Root Cause Analysis

Ghassan Saleh, DMD, DS-MaineHealth Director of Operational Excellence

Objectives

  • Utilize root cause analysis in the planning phase of Plan-Do-Study-Act (PDSA) cycles
  • Describe two RCA tools: the 5 Whys and Fishbone

When a patient visits his/her physician complaining about “headache,” the provider doesn’t simply deal with the symptoms. They try to figure out the underlying cause of the headache. They take a patient history, perform a physical examination, and do other investigations like blood work or imaging. They are interested in the root cause of the headache so that they can treat the headache and also prevent its recurrence.

Performing Root Cause Analysis (RCA) for a quality problem is essential during the “planning phase” of any Plan-Do-Study-Act (PDSA) cycle. RCA calls upon us to figure out and then solve the real cause(s) of the problem and helps to address more than its symptoms. This technique proposes that once we solve for the root cause, the same problem should not happen again or, at least, we significantly reduce the likelihood.

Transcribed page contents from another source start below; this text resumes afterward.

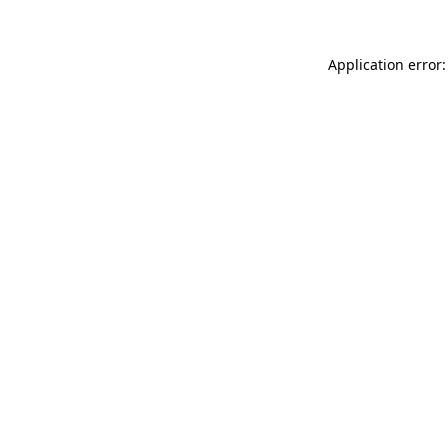
Application error: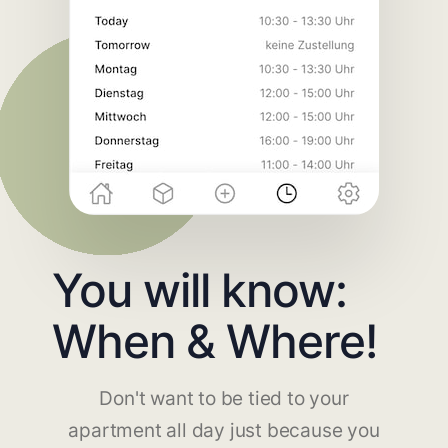
You will know:
When & Where!
Don't want to be tied to your
apartment all day just because you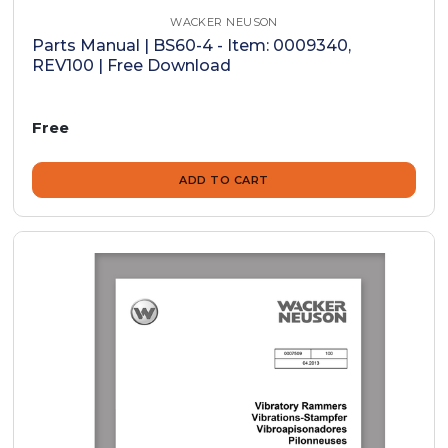
WACKER NEUSON
Parts Manual | BS60-4 - Item: 0009340,
REV100 | Free Download
Free
ADD TO CART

In quality circles we use RCA tools to drill deeper into the problem. There are number of RCA tools, but the most common two are 5 Whys and Fishbone. Both require us to take on the mindset of a five-year-old child. First we ask “why” did this happen? As soon as we answer the first question, we have to ask: “why” did this ever happen in the first place? Then, we continue to ask more “whys.” The difference between a five-year-old child and healthcare professionals is the cumulative wisdom that tells us to stop asking “why” once we feel that we have reached an actionable root cause to counteract.

5 Whys is used to break a linear problem into its root causes by asking why it happened multiple times, usually 5 times, or generally between 4 to 6 times. The Fishbone, on the other hand, is a tool that helps parse through a multi-factorial problem to its root causes. First, we identify categories of causes, and then we ask “why” multiple times for each one of those categories, while writing them down using the fishbone structure.

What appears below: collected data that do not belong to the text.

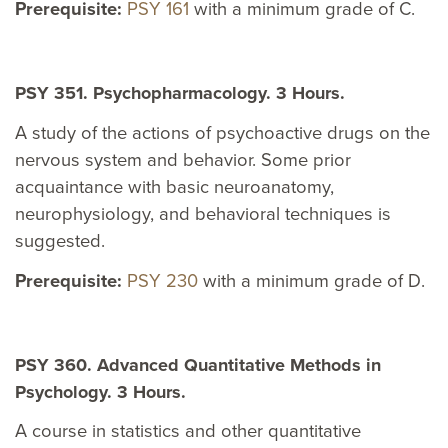
Prerequisite:
PSY 161
with a minimum grade of C.
PSY 351. Psychopharmacology. 3 Hours.
A study of the actions of psychoactive drugs on the
nervous system and behavior. Some prior
acquaintance with basic neuroanatomy,
neurophysiology, and behavioral techniques is
suggested.
Prerequisite:
PSY 230
with a minimum grade of D.
PSY 360. Advanced Quantitative Methods in
Psychology. 3 Hours.
A course in statistics and other quantitative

Figure 1 demonstrates the use of 5 Whys to discern the cause of a speeding ticket, and Figure 2 uses a fishbone to exemplify the root causes of cooking a “bad burger.”

In the healthcare setting, we often schedule formal gatherings to perform RCA to either discern gaps in the process of quality improvement or to analyze a clinical harm or near harm event in safety. The collective wisdom of subject matter experts provides the foundation for deconstructing the categories and asking the Whys for each branch of the Fishbone. A key to RCA process is to avoid transitioning too quickly into “solutions” – this poses the risk of premature closure and failure to identify a true root cause. Through patience and deliberate query, RCA helps us to identify the correct causes of our failures and expedite our journey to improvement and success.